Fishing Harbor, Capri, 1928,
Constantin Gorbatov.

















Another favorite painting locale of mine is the Isle of Capri. I've done three or four paintings based upon scenes I've captured with my pocket Canon. A painting by Konstantin Gorbatov, Fishing Harbor, Capri, (left, 1928) captures the look and feel of the place as it was over eighty years ago, possibly painted from a photo, but more likely on location. My two versions of the Gorbatov's "fishing village," which is, in fact, the island's Marina Grande (the red brick building in the center is a local landmark) are seen below, each viewing the port from opposite directions. My two paintings were drawn from several photos (my own and from the Internet) and painted with a palette knife. They were designed to be hung one over the other as a pair. My photos were apparently taken at low tide.

Copyright, Jim Lane
Marina Grande, Capri, 2010, Jim Lane
Copyright, Jim Lane
Marina Grande, Capri, 2011, Jim Lane
Villefranche-sur-Mer, ca. 1920, Jacques Weismann
On the southern coast of France, what we've come to know as the French Riviera, is a small touristy town called Villefranche-sur-Mer, neatly lodged between Nice and Monaco. That's a very expensive, prime piece of real estate, though you many never have heard of the place. From a painter's point of view, unlike Capri and Taormina, it's definitely overexposed. It does have an excellent (though shallow) harbor. Cruise ships love it. Jacques Weismann undoubtedly was not the first artist to paint this lively, colorful harbor in 1920 (left) but, in comparing it to my two views (below), it's surprising how little the scene has changed in over ninety years.
Copyright, Jim Lane
Villefranche Harbor, 2001, Jim Lane

Copyright, Jim Lane
Villefranche Street, 2001, Jim Lane

Finally, on this side of the pond, this past spring, I joined a long, historic line of artists who have trekked to our Grand Canyon, situated on the Colorado River, which has engraved its magnificent vistas into the landscape of three western states (Colorado, Nevada, and Arizona).

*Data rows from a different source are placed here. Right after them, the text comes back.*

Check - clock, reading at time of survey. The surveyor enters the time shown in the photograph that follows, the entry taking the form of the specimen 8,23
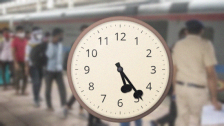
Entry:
5,24
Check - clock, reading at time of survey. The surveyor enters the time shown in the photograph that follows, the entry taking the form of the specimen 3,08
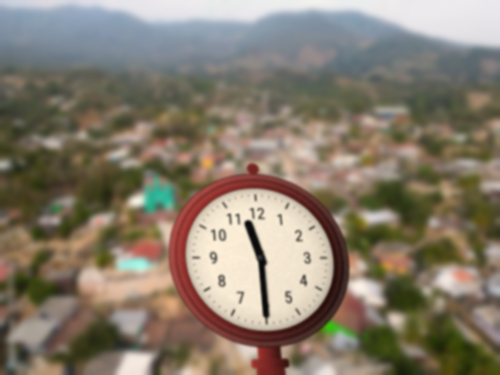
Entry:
11,30
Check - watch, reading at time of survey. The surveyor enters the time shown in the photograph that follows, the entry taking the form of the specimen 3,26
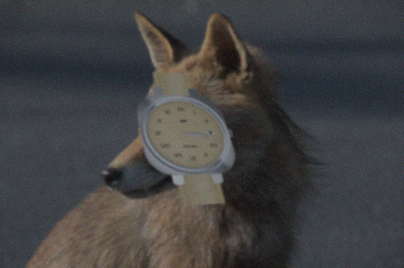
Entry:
3,18
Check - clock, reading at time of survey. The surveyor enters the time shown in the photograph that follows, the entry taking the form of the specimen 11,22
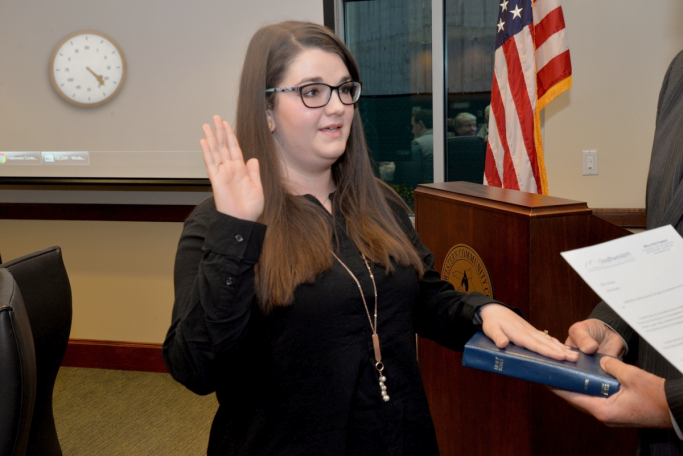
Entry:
4,23
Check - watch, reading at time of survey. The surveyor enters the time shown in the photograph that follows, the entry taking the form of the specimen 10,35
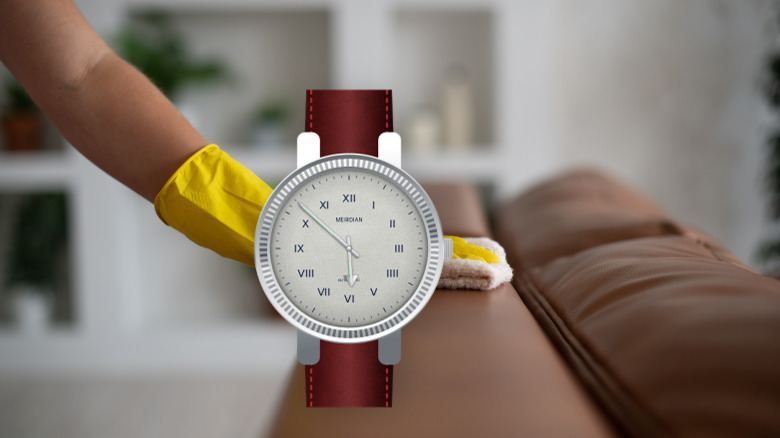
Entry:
5,52
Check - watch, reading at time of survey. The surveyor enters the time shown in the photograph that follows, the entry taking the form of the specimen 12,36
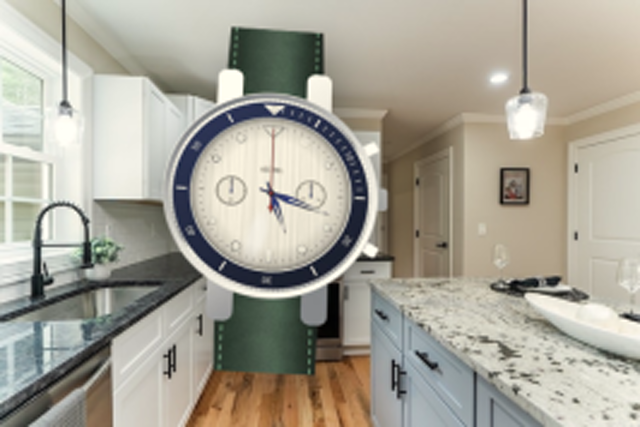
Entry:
5,18
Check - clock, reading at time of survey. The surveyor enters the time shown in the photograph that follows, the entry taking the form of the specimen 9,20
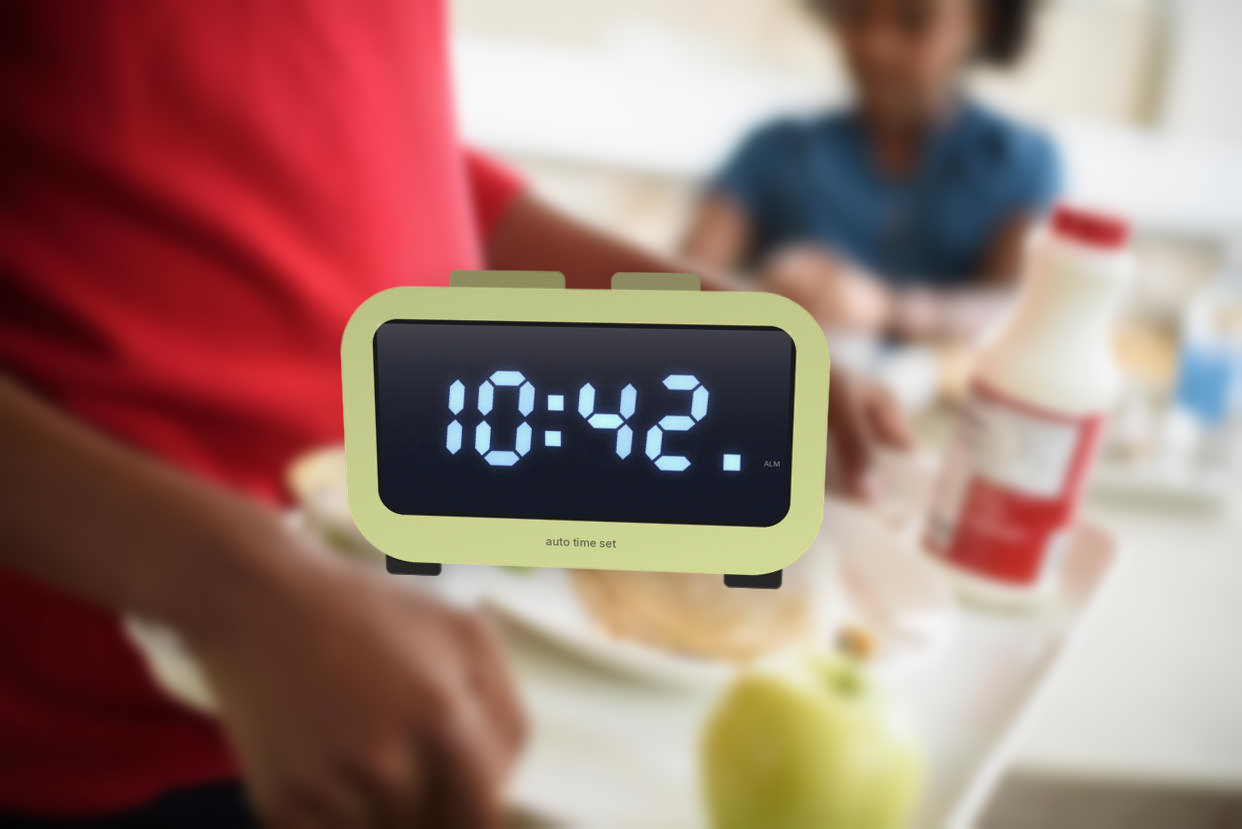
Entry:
10,42
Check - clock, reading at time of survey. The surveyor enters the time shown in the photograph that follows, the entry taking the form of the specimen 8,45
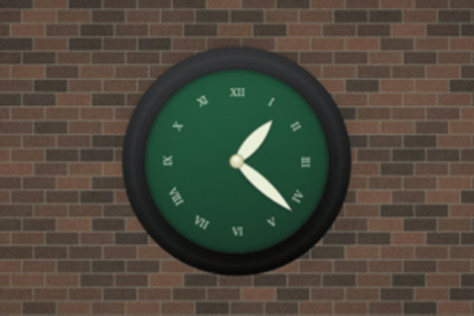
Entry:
1,22
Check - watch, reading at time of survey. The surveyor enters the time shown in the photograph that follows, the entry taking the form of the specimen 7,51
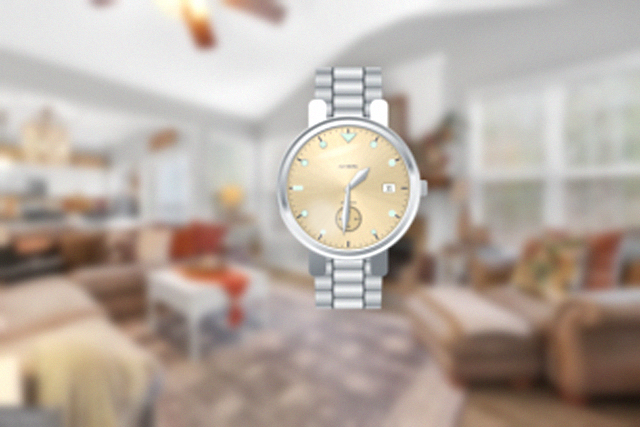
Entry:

Although quite a number of gorgeous paintings by artists such has Thomas Moran and Albert Bierstadt have indelibly imprinted our minds with its stark, rugged beauty, I found it quite hard to do justice to it with my puny little Canon. It's simply too damned BIG. Even stitching together a panorama from several shots doesn't help much unless you want a painting five times wider than it is tall. So, rather than try to imitate the great American landscape artists of the past, I chose to bring to mind the final, climactic scene of a great American movie in which two high-flying, liberated women choose to visit the Grand Canyon up close and very personal. My version isn't as breathtakingly beautiful as Moran's but it is "breathtaking" in its own way. In all fairness, keep in mind that Moran painted his version in 1904 before the place was littered with 1966 Thunderbirds.